Transcribe each line below verbatim; pictures excluded.

BEGIN DATASET RECORDS

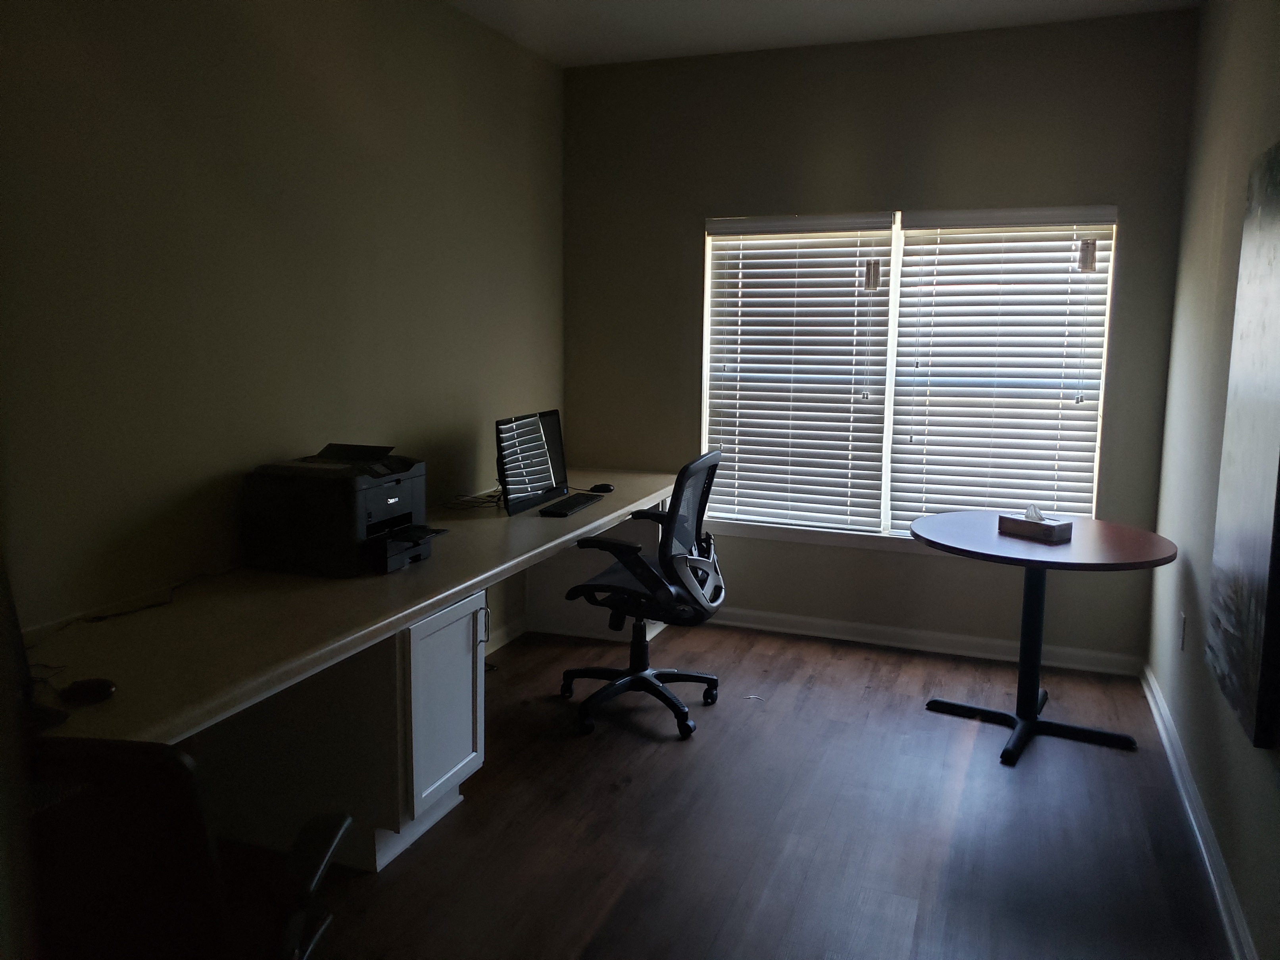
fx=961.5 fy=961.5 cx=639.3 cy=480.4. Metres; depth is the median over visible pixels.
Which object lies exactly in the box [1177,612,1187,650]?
wall socket
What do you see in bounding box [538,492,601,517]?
keyboard
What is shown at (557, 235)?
left wall
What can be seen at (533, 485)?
monitor
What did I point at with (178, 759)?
office chair
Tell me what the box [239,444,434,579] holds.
printer
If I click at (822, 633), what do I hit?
baseboard
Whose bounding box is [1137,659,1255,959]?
baseboard
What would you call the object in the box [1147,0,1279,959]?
right wall
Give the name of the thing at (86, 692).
computer mouse
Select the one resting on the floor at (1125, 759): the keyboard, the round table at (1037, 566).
the round table at (1037, 566)
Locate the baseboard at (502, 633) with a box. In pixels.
[485,615,527,655]
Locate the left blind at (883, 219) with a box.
[703,211,896,536]
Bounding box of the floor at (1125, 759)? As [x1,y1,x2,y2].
[270,617,1231,959]
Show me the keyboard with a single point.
(560, 509)
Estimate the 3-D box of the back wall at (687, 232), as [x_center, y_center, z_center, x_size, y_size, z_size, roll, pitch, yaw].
[0.947,-0.613,4.576,2.829,2.782,0.165,4,9,21]
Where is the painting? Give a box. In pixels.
[1206,140,1279,750]
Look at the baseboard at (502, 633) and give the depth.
4.55 m
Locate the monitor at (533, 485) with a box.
[495,408,568,514]
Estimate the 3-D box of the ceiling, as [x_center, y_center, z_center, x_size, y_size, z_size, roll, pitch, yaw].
[0.069,-1.660,1.821,3.159,0.113,5.520,4,9,21]
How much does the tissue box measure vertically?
0.119 m
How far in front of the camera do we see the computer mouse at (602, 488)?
4.33 m
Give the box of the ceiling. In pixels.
[443,0,1201,68]
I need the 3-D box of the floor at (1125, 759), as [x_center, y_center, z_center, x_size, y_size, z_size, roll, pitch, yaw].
[-0.095,1.193,2.171,3.169,0.101,5.941,4,9,21]
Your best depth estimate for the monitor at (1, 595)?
1.73 m
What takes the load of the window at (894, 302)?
in the back wall at (687, 232)
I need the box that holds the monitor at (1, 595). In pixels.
[0,556,68,734]
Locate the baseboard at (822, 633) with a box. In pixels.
[707,606,1143,677]
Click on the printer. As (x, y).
(398, 480)
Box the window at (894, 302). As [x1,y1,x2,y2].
[700,202,1117,545]
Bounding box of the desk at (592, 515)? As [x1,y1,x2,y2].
[12,470,695,746]
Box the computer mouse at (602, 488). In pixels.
[589,482,614,492]
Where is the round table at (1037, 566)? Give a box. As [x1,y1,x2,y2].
[910,513,1177,769]
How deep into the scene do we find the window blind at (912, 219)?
4.27 m
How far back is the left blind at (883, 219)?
4.61 m
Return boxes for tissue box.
[997,506,1072,542]
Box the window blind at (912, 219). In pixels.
[888,204,1116,533]
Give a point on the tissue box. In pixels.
(1048, 531)
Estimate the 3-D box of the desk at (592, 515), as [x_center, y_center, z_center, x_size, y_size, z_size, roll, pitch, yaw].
[-0.666,0.512,3.351,0.685,0.603,3.991,4,9,21]
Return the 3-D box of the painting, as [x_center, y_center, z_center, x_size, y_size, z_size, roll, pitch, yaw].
[1.476,-0.114,2.257,0.046,1.344,0.797,4,9,21]
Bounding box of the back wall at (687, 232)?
[562,9,1197,669]
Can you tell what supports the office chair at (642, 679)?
on the floor at (1125, 759)
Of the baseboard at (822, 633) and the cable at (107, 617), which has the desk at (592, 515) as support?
the cable at (107, 617)
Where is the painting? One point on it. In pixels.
(1257, 560)
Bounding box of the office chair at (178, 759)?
[21,738,348,959]
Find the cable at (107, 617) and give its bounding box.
[60,570,234,629]
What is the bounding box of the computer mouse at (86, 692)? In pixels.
[59,677,116,704]
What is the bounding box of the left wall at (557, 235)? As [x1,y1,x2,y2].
[0,0,567,667]
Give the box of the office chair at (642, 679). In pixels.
[555,447,725,739]

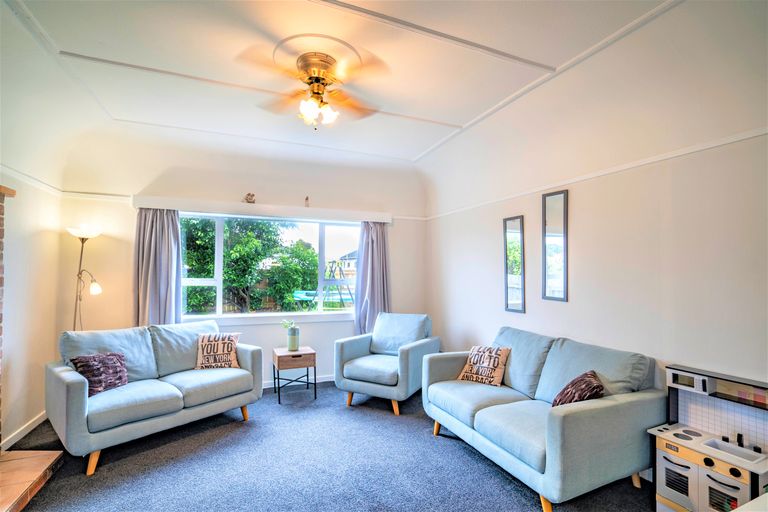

END DATASET RECORDS

__ANSWER BOX__:
fx=961.5 fy=961.5 cx=639.3 cy=480.4. Metres; depth is the median over visible pixels.
Which object lies exactly in the box [1177,612,1187,650]?
wall socket
What do you see in bounding box [538,492,601,517]?
keyboard
What is shown at (557, 235)?
left wall
What can be seen at (533, 485)?
monitor
What did I point at with (178, 759)?
office chair
Tell me what the box [239,444,434,579] holds.
printer
If I click at (822, 633), what do I hit?
baseboard
Whose bounding box is [1137,659,1255,959]?
baseboard
What would you call the object in the box [1147,0,1279,959]?
right wall
Give the name of the thing at (86, 692).
computer mouse
Select the one resting on the floor at (1125, 759): the keyboard, the round table at (1037, 566).
the round table at (1037, 566)
Locate the baseboard at (502, 633) with a box. In pixels.
[485,615,527,655]
Locate the left blind at (883, 219) with a box.
[703,211,896,536]
Bounding box of the floor at (1125, 759)? As [x1,y1,x2,y2].
[270,617,1231,959]
Show me the keyboard with a single point.
(560, 509)
Estimate the 3-D box of the back wall at (687, 232), as [x_center, y_center, z_center, x_size, y_size, z_size, roll, pitch, yaw].
[0.947,-0.613,4.576,2.829,2.782,0.165,4,9,21]
Where is the painting? Give a box. In pixels.
[1206,140,1279,750]
Look at the baseboard at (502, 633) and give the depth.
4.55 m
Locate the monitor at (533, 485) with a box.
[495,408,568,514]
Estimate the 3-D box of the ceiling, as [x_center, y_center, z_center, x_size, y_size, z_size, roll, pitch, yaw].
[0.069,-1.660,1.821,3.159,0.113,5.520,4,9,21]
How much does the tissue box measure vertically?
0.119 m
How far in front of the camera do we see the computer mouse at (602, 488)?
4.33 m
Give the box of the ceiling. In pixels.
[443,0,1201,68]
I need the 3-D box of the floor at (1125, 759), as [x_center, y_center, z_center, x_size, y_size, z_size, roll, pitch, yaw].
[-0.095,1.193,2.171,3.169,0.101,5.941,4,9,21]
Your best depth estimate for the monitor at (1, 595)?
1.73 m
What takes the load of the window at (894, 302)?
in the back wall at (687, 232)
I need the box that holds the monitor at (1, 595). In pixels.
[0,556,68,734]
Locate the baseboard at (822, 633) with a box. In pixels.
[707,606,1143,677]
Click on the printer. As (x, y).
(398, 480)
Box the window at (894, 302). As [x1,y1,x2,y2].
[700,202,1117,545]
Bounding box of the desk at (592, 515)? As [x1,y1,x2,y2].
[12,470,695,746]
Box the computer mouse at (602, 488). In pixels.
[589,482,614,492]
Where is the round table at (1037, 566)? Give a box. As [x1,y1,x2,y2].
[910,513,1177,769]
How deep into the scene do we find the window blind at (912, 219)?
4.27 m
How far back is the left blind at (883, 219)?
4.61 m
Return boxes for tissue box.
[997,506,1072,542]
Box the window blind at (912, 219). In pixels.
[888,204,1116,533]
Give a point on the tissue box. In pixels.
(1048, 531)
Estimate the 3-D box of the desk at (592, 515), as [x_center, y_center, z_center, x_size, y_size, z_size, roll, pitch, yaw].
[-0.666,0.512,3.351,0.685,0.603,3.991,4,9,21]
Return the 3-D box of the painting, as [x_center, y_center, z_center, x_size, y_size, z_size, roll, pitch, yaw].
[1.476,-0.114,2.257,0.046,1.344,0.797,4,9,21]
Bounding box of the back wall at (687, 232)?
[562,9,1197,669]
Can you tell what supports the office chair at (642, 679)?
on the floor at (1125, 759)
Of the baseboard at (822, 633) and the cable at (107, 617), which has the desk at (592, 515) as support?
the cable at (107, 617)
Where is the painting? One point on it. In pixels.
(1257, 560)
Bounding box of the office chair at (178, 759)?
[21,738,348,959]
Find the cable at (107, 617) and give its bounding box.
[60,570,234,629]
What is the bounding box of the computer mouse at (86, 692)? In pixels.
[59,677,116,704]
What is the bounding box of the left wall at (557, 235)? As [x1,y1,x2,y2].
[0,0,567,667]
Give the box of the office chair at (642, 679). In pixels.
[555,447,725,739]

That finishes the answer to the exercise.